Poignant, to-the-point photo courtesy of Flickr
5) Open a Vanguard account and start investing in index funds. For a twenty-something who didn't know how to invest--I still don't--this would have been the easiest option to start taking advantage of compound interest, with any extra cash lying around (see #4). The series in this blog post was a fun little read for me. The principles outlined here would have been great as a starting point when I was in my twenties. (As a caveat, I ideally would have started doing this post-2008 market crash.) Those years to take advantage of compound interest are gone now, and if I were acting alone, I'd have to work twice as hard to make it up.

6) Remember that whatever financial burdens you decide not to take care of, is a burden to someone else. Every moment we are financially dependent on someone else, we drain their resources. It might be our family, or our friends, or a collective body of taxpayers. In my twenties, I'm pretty sure I subconsciously thought of my parents as a safety net. If I'd thought about the fact that THEY don't have a money-growing tree either, I'd have worked harder to build the financial cushions around myself to be completely independent. Maybe learned a new skill and taken on freelance work in my spare time. Maybe automated savings. Maybe used more negotiation tactics on my car. I dunno. The list of alternative options is endless. It was tempting to think of my parents as the ones who would take care of me forever, but that's probably why people think our generation has been slow to grow up.

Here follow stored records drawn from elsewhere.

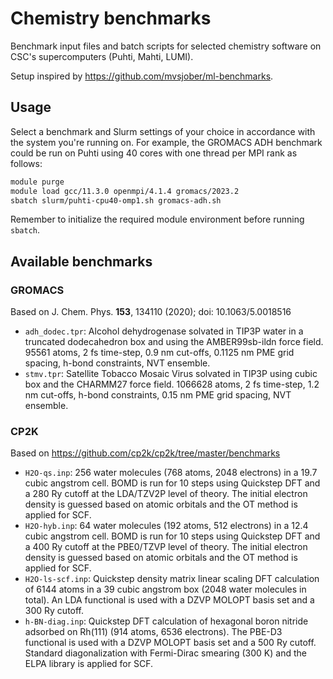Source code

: # Chemistry benchmarks

Benchmark input files and batch scripts for selected chemistry
software on CSC's supercomputers (Puhti, Mahti, LUMI).

Setup inspired by <https://github.com/mvsjober/ml-benchmarks>.

## Usage

Select a benchmark and Slurm settings of your choice in accordance
with the system you're running on. For example, the GROMACS ADH
benchmark could be run on Puhti using 40 cores with one thread
per MPI rank as follows:

```bash
module purge
module load gcc/11.3.0 openmpi/4.1.4 gromacs/2023.2
sbatch slurm/puhti-cpu40-omp1.sh gromacs-adh.sh
```

Remember to initialize the required module environment before
running `sbatch`.

## Available benchmarks

### GROMACS

Based on J. Chem. Phys. **153**, 134110 (2020); doi: 10.1063/5.0018516

* `adh_dodec.tpr`: Alcohol dehydrogenase solvated in TIP3P water
  in a truncated dodecahedron box and using the AMBER99sb-ildn
  force field. 95561 atoms, 2 fs time-step, 0.9 nm cut-offs,
  0.1125 nm PME grid spacing, h-bond constraints, NVT ensemble.
* `stmv.tpr`: Satellite Tobacco Mosaic Virus solvated in TIP3P
  using cubic box and the CHARMM27 force field. 1066628 atoms,
  2 fs time-step, 1.2 nm cut-offs, h-bond constraints, 0.15 nm
  PME grid spacing, NVT ensemble.

### CP2K

Based on <https://github.com/cp2k/cp2k/tree/master/benchmarks>

* `H2O-qs.inp`: 256 water molecules (768 atoms, 2048 electrons) in
  a 19.7 cubic angstrom cell. BOMD is run for 10 steps using
  Quickstep DFT and a 280 Ry cutoff at the LDA/TZV2P level of
  theory. The initial electron density is guessed based on atomic
  orbitals and the OT method is applied for SCF.
* `H2O-hyb.inp`: 64 water molecules (192 atoms, 512 electrons) in
  a 12.4 cubic angstrom cell. BOMD is run for 10 steps using
  Quickstep DFT and a 400 Ry cutoff at the PBE0/TZVP level of
  theory. The initial electron density is guessed based on atomic
  orbitals and the OT method is applied for SCF.
* `H2O-ls-scf.inp`: Quickstep density matrix linear scaling DFT
  calculation of 6144 atoms in a 39 cubic angstrom box (2048 water
  molecules in total). An LDA functional is used with a DZVP MOLOPT
  basis set and a 300 Ry cutoff.
* `h-BN-diag.inp`: Quickstep DFT calculation of hexagonal boron
  nitride adsorbed on Rh(111) (914 atoms, 6536 electrons). The PBE-D3
  functional is used with a DZVP MOLOPT basis set and a 500 Ry cutoff.
  Standard diagonalization with Fermi-Dirac smearing (300 K) and the
  ELPA library is applied for SCF.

Again, I can't say I regret where life has taken me. After all, it led me to a man who has always saved diligently for retirement and who prioritizes providing for his household. And we were both blessed to enter marriage with no debt, besides the mortgage on my townhouse. But if I had followed my own advice above, I would have had that much more to contribute to our marriage. And I can't get that time back.